Une cour d'appel fédérale a statué lundi sur la politique de l'administration Trump concernant les militaires transgenres, bloquant partiellement les mesures visant à exclure ces personnes des forces armées.
Dans une décision scindée, un panel de trois juges de la Cour d'appel des États-Unis pour le circuit du district de Columbia a maintenu une injonction empêchant le renvoi immédiat des militaires transgenres actuellement en service. La cour a toutefois infirmé une décision précédente qui qualifiait d'inconstitutionnel le refus d'enrôler de nouvelles recrues transgenres.
Le juge Robert Wilkins, auteur de l'opinion majoritaire, a estimé que la politique mise en œuvre par le secrétaire à la Défense, Pete Hegseth — baptisée « politique Hegseth » — était « à la fois arbitraire et fondée sur l'animosité ». Selon le magistrat, cette mesure viole le droit à l'égale protection garanti par le cinquième amendement de la Constitution.

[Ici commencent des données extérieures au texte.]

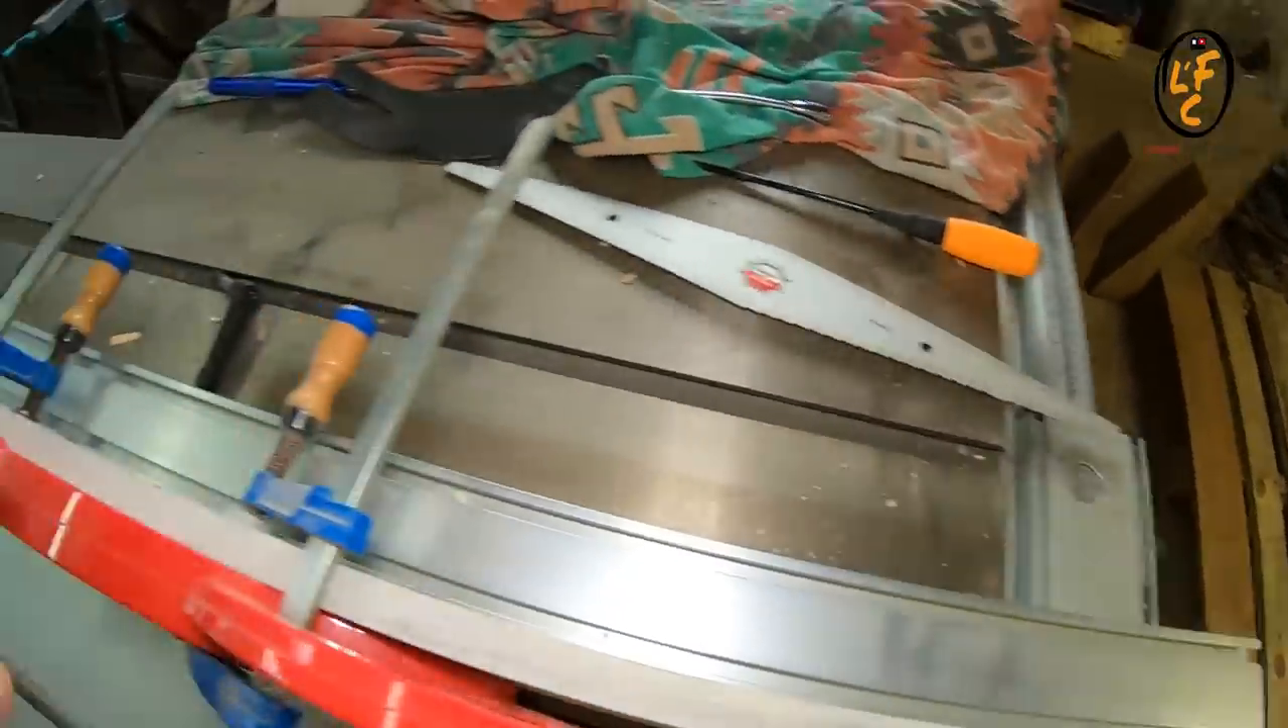Je suis venu fixer une règle de maçon le long de mon guide pour prolonger ce guide.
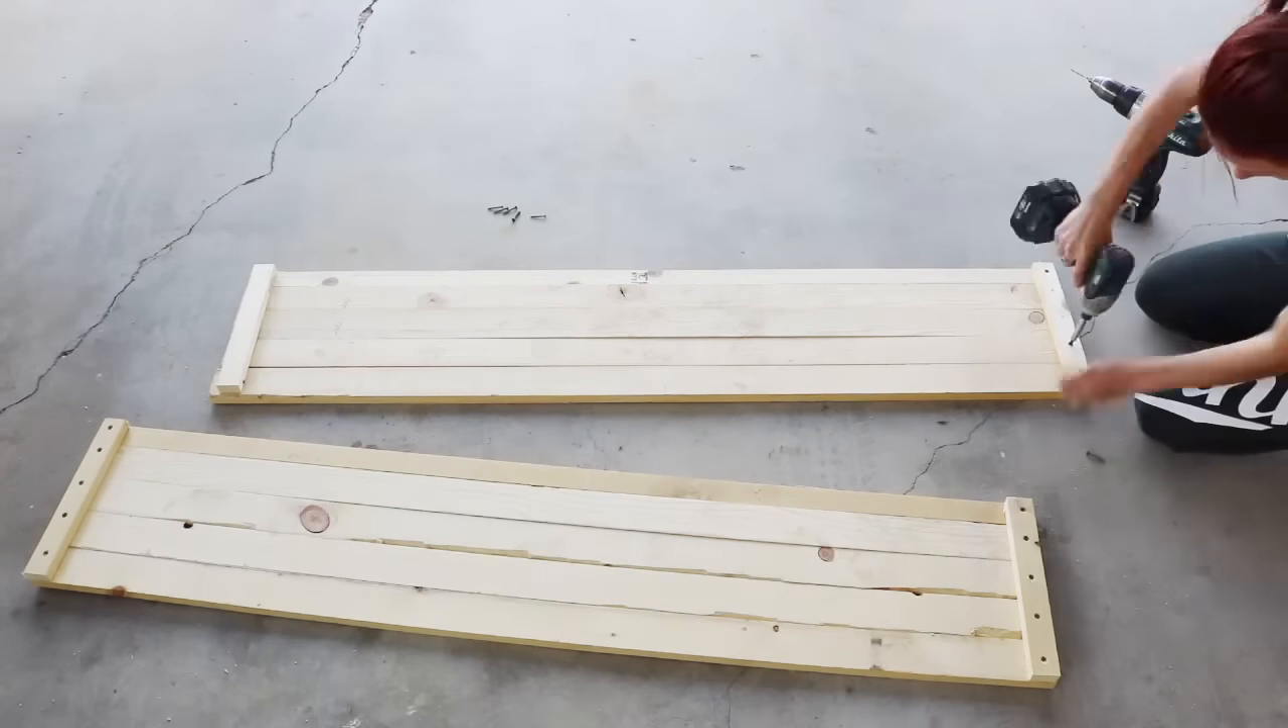I left no gaps between my wood boards but this is totally optional.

« Les appelants n'ont pas démontré en quoi une injonction préliminaire empêchant le renvoi des militaires en service nuirait à la sécurité nationale », a écrit le juge Wilkins, soulignant que ces soldats ont servi honorablement et rempli toutes les exigences militaires.
La juge Judith Rogers s'est ralliée à l'opinion de Wilkins sur la question du maintien des troupes en service, tandis que le juge Justin Walker, nommé par Donald Trump, a exprimé une vive dissidence.
Walker a vivement critiqué l'intervention du pouvoir judiciaire dans les affaires militaires, arguant que cette décision viole la « longue tradition de déférence envers les décisions militaires ». Il a affirmé que seuls l'exécutif et le Congrès sont responsables de la composition des forces armées, et non les tribunaux.
Cette affaire découle d'un décret signé en janvier 2025 par le président Trump, qui déclarait que l'expression d'une identité de genre divergente du sexe biologique ne pouvait satisfaire aux « normes rigoureuses nécessaires au service militaire ». Bien que la Cour suprême ait autorisé le Pentagone à appliquer cette interdiction en mai 2025, la bataille juridique sur la constitutionnalité de ces exclusions se poursuit.